Is there a known analytic solution for finding the minimum variance unbiased estimator of a disk of an unknown location given that a sample of $n$ points was drawn uniformly and randomly from the disk of known radius $r$; and, if so, what is it?
Intuitively, I would expect it to be the midrange of the longest segment of the set of all possible pairs of points, but that might discard information created by the added dimension.
EDIT Unfortunately, I am stuck rather early in the process and I am aware that an MVUE may not exist. A unique maximum likelihood estimator does not exist.

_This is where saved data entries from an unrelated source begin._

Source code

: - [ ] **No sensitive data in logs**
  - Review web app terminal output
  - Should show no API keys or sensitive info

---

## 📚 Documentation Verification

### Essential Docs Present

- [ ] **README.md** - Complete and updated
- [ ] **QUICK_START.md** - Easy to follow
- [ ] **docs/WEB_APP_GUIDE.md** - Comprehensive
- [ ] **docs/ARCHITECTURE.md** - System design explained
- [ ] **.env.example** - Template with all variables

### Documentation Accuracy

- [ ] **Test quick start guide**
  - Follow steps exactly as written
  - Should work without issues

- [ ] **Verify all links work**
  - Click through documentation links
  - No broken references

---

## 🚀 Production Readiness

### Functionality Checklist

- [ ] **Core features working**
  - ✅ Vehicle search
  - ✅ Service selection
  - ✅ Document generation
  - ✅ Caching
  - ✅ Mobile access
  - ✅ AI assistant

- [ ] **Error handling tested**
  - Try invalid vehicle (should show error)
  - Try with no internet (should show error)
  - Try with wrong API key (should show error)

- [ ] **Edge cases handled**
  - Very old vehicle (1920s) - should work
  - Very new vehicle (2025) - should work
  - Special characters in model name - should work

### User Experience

First, I define $$\hat{\theta}_x=\hat{\theta}_x(x_1,x_2,\dots,x_n)$$ and $$\hat{\theta}_y=\hat{\theta}_x(y_1,y_2,\dots,y_n).$$
Then, I am trying to solve for $$\min_{\hat{\theta}}\mathbb{E}[(\theta_x-\hat{\theta}_x)^2+(\theta_y-\hat{\theta}_y)^2]$$ subject to $$\mathbb{E}(\theta_x-\hat{\theta}_x)=0$$ and $$\mathbb{E}(\theta_y-\hat{\theta}_y)=0$$ and $$(x_i-\theta_x)^2+(y_i-\theta_y)^2\le{r}^2$$ and $$f((x_i,y_i)|(\theta_x,\theta_y))=\frac{1}{\pi{r^2}}.$$
I had hoped that if I built a Lagrangian, the inequality constraints would be useful in determining $\hat{\theta}$ even if through some envelope condition, but, of course, as $\hat{\theta}$ isn't a term in the inequalities, they drop out entirely.
The other thought I had was to possibly, in some way, use the fact that the variance of $x$ and $y$ were known to constrain the estimator in some way.